Wir folgen den unterschiedlichen Hauptfiguren auf ihren Wegen, lernen sie kennen und verstehen. Alle haben andere Antriebe und Gründe für ihre Handlungen. Dabei wird auch Terry nicht ausgespart, der hier als Bösewicht fungiert, jedoch nicht ohne weitere Fragen aufzuwerfen: inwieweit kann er für seine Handlungen verantwortlich gemacht werden? Oder liegt die Schuld alleine auf Nummer 2?

Zwar hätte man die Figuren vielleicht noch etwas differenzierter zeichnen können, aber das ist für mich meckern auf hohem Niveau. Mein einziger Kritikpunkt ist eigentlich, dass das Ende sehr nach der Maxime des Deus ex Machina funktioniert. Schlussendlich flutscht es fast ein wenig zu sehr.

Dennoch tat dies meiner Freude an „Exoplanet“ keinerlei Abbruch. Ich lasse mich immer wieder gerne überraschen und dieses Buch war ein solcher Überraschungserfolg.
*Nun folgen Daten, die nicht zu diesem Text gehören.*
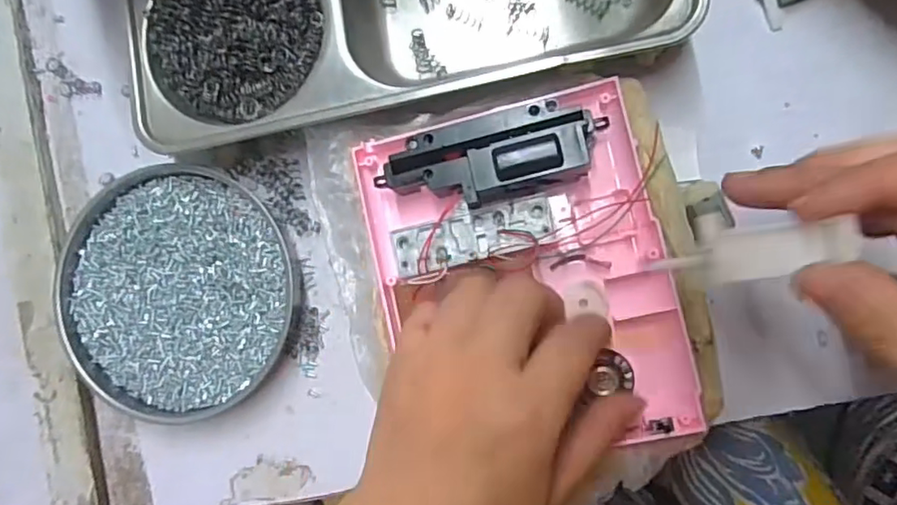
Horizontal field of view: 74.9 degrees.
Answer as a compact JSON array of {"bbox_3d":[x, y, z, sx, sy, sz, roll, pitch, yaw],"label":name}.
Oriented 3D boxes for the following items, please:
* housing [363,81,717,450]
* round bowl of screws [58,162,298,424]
[{"bbox_3d":[0.034,0.012,0.274,0.132,0.032,0.156,-13,88,9],"label":"housing"},{"bbox_3d":[-0.150,0.022,0.328,0.126,0.020,0.136,0,90,9],"label":"round bowl of screws"}]

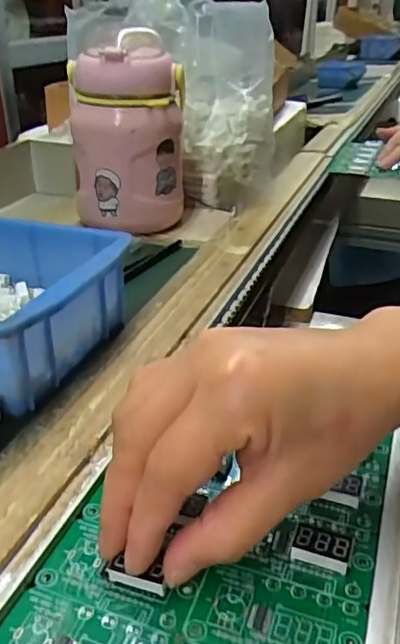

Erwartet hatte ich Kämpfe und Schlachten und obwohl es zu einigen rasanten Kämpfen kommt, so bleibt mir dieses Werk doch vor allem wegen seiner unerwarteten philosophischen Züge im Kopf.

Ein Blick auf Amazon zeigt, dass Weber bereits vor diesem Titel Bücher veröffentlicht hat, die auch sehr gute Rezensionen erhalten haben. Diese schriftstellerische Erfahrung schlägt sich auch in diesem Werk nieder. „Exoplanet“ lässt sich süffig und spannend lesen, man findet keinerlei Stopfersteine oder Rechtschreibfehler. Die Sprache ist angenehm und passend für das Milieu, in dem die Handlung stattfindet.

In „Exoplanet 2: Lichtsturm“ geht die Geschichte übrigens weiter und wir erfahren, was aus unseren Helden geworden ist.


Armin Weber
Exoplanet
Mission Kepler -438b
E-Book

Ich bedanke mich herzlich bei Armin Weber für die Bereitstellung des Leseexemplares!